Photo: Princeton Study: New Insights on the Effects of Migration on Child Well-Being
World Leaders Are Called on to Connect These Dots
As world leaders gather in New York for the United Nations General Assembly, women and children are certainly part of the discussions. Leaders routinely fail, however, to address how changing migration patterns have a profound effect on children. New research sheds light on the connection between immigration patterns and child well-being, and should be central to many of the U.N. policy discussions.
“Migrant Youths and Children of Migrants in a Globalized World,” the focus of the September volume of The Annals of the American Academy of Political and Social Science, looks at international child migration through the lens of child development. With the backdrop of changing migration patterns, the researchers seek to identify policies and institutions that can ensure that children who migrate integrate and succeed in their new homes.
The volume details how the patterns of migration have changed over the past 40 years – from the sheer increase in the number of people migrating to the directional changes in migration—while underscoring the demographic changes of migrants and the challenges facing migrant youth. Three key migration issues are highlighted: education; family, fertility, and the lifecycle timing of migration; and health.
The volume was co-edited by Alícia Adserà, research scholar and lecturer at the Woodrow Wilson School and the Office of Population Research at Princeton University, and Marta Tienda, the Maurice P. During ’22 Professor in Demographic Studies and professor of sociology and public affairs at Princeton University.
The co-editors note, “The articles in this volume offer new insights on child migration, social integration and child well-being, drawing comparisons from traditional and ‘new’ immigrant-receiving nations and providing important recommendations for successful integration of youths with migration backgrounds.”

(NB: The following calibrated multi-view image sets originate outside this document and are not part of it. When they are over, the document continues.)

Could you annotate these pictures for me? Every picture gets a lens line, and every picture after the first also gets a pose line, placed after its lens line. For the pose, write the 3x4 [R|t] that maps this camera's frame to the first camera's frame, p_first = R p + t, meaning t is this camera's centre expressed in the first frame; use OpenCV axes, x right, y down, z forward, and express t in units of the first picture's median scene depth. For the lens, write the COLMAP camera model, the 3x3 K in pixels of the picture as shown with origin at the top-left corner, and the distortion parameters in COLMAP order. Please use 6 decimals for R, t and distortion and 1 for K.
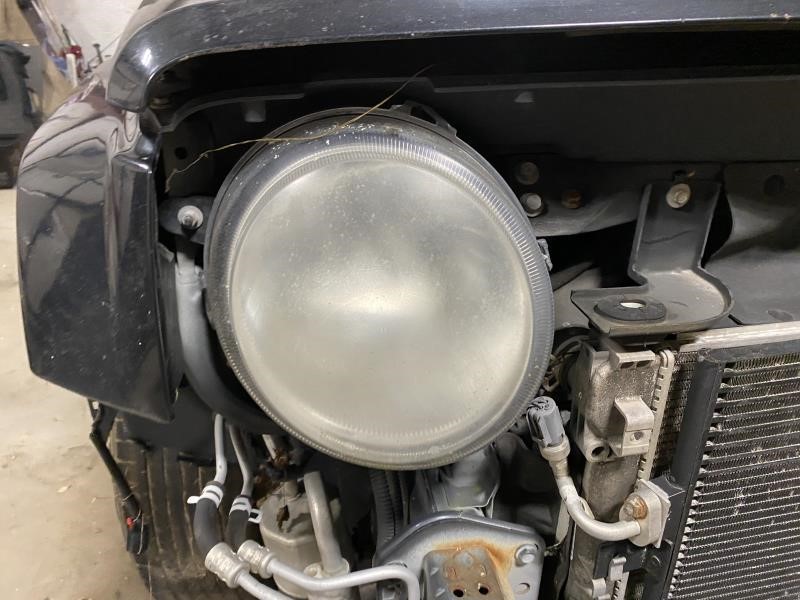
lens RADIAL K [[604.7, 0, 401.0], [0, 604.7, 292.8], [0, 0, 1]] dist [0.029666, -0.020266]
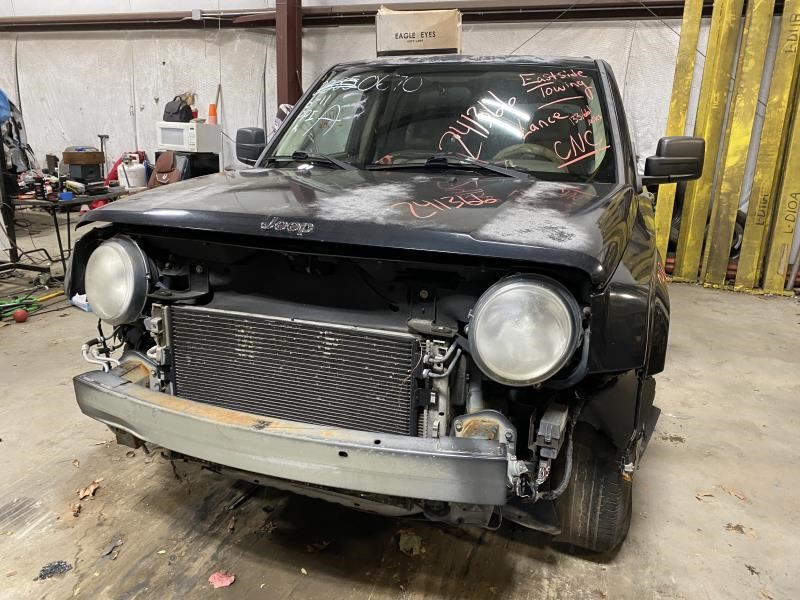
lens RADIAL K [[604.7, 0, 402.4], [0, 604.7, 295.4], [0, 0, 1]] dist [0.029666, -0.020266]
pose [[0.878366, 0.150372, -0.453720, 3.036842], [-0.226933, 0.966617, -0.118969, 0.135421], [0.420683, 0.207462, 0.883168, -1.524244]]
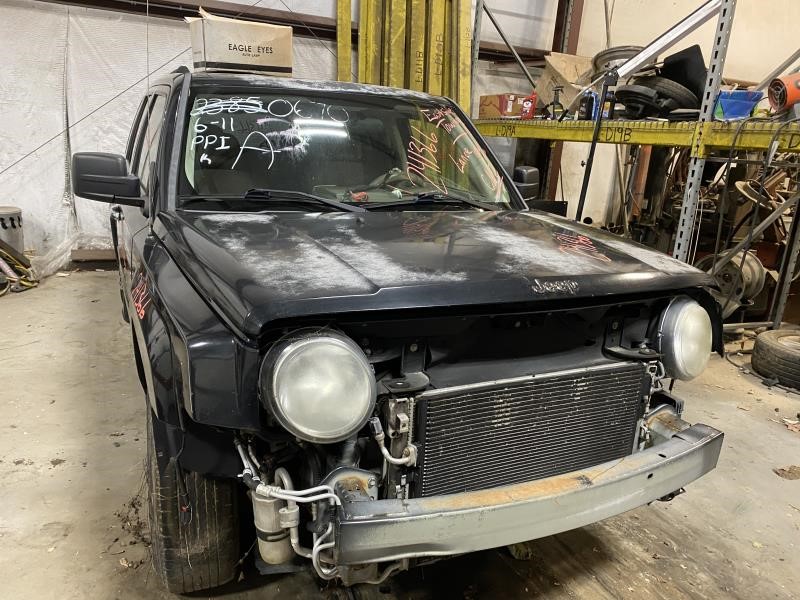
lens RADIAL K [[604.7, 0, 398.1], [0, 604.7, 303.4], [0, 0, 1]] dist [0.029666, -0.020266]
pose [[0.961716, -0.018634, 0.273414, -0.439712], [0.063346, 0.985782, -0.155632, 0.088160], [-0.266627, 0.166993, 0.949222, -1.869782]]
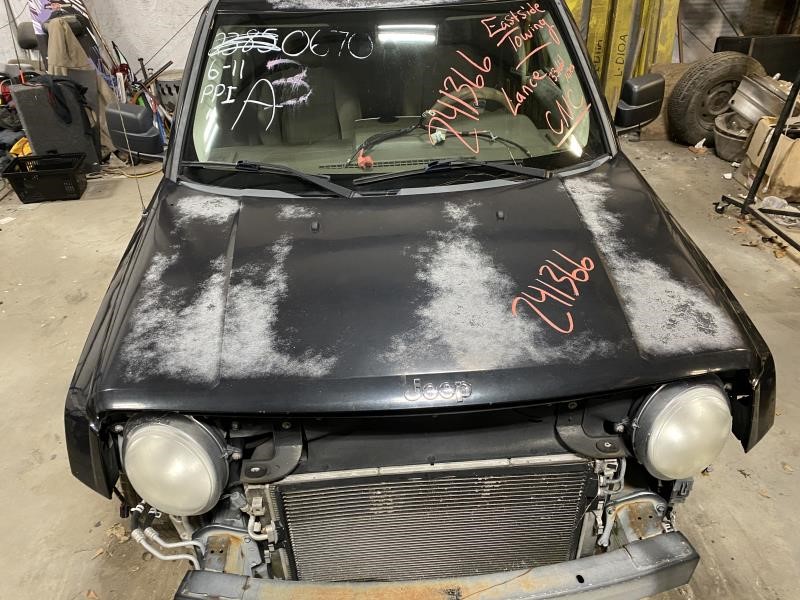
lens RADIAL K [[604.7, 0, 399.9], [0, 604.7, 298.1], [0, 0, 1]] dist [0.029666, -0.020266]
pose [[0.994413, 0.034895, -0.099620, 1.223098], [-0.020571, 0.989746, 0.141347, -1.133414], [0.103531, -0.138508, 0.984935, -1.600566]]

Published by Sage, the volume features the following articles:
- “Comparative Perspectives on International Migration and Child Well-being” by Alícia Adserá and Marta Tienda
- “Migrant Youths’ Educational Achievement: The Role of Institutions” by Deborah A. Cobb-Clark, Mathias Sinning, and Steven Stillman
- “Educational Achievement Gaps between Immigrant and Native Students in Two “New” Immigration Countries: Italy and Spain in Comparison” by Davide Azzolini, Philipp Schnell, and John R. B. Palmer
- “The Educational Expectations of Children of Immigrants in Italy” by Alessandra Minello and Nicola Barban
- “Child-Parent Separations among Senegalese Migrants to Europe: Migration Strategies or Cultural Arrangements?” by Amparo González-Ferrer, Pau Baizán, and Cris Beauchemin
- “Age at Immigration and the Adult Attainments of Child Migrants to the United States” by Audrey Beck, Miles Corak, and Marta Tienda
- “Fertility Patterns of Child Migrants: Age at Migration and Ancestry in Comparative Perspective” by Alícia Adserà, Ana M. Ferrer, Wendy Sigle-Rushton, and Ben Wilson
- “Nativity Differences in Mothers’ Health Behaviors: A Cross-National and Longitudinal Lens” by Margot Jackson, Sara McLanahan, and Kathleen Kiernan
- “Race/Ethnic and Nativity Disparities in Child Overweight in the United States and England” by Melissa L. Martinson, Sara McLanahan, and Jeanne Brooks-Gunn
- “How Do Children of Mixed Partnerships Fare in the United Kingdom? Understanding the Implications for Children of Parental Ethnic Homogamy and Heterogamy” by Lucinda Platt
“As the nations of the world gather for this year’s United Nations General Assembly, it is our hope that the delegates look at these critical issues impacting our world’s children,” say Adserà and Tienda. “The findings in this volume can help leaders shape policies that will have a profound positive effect on the world’s migrating children.”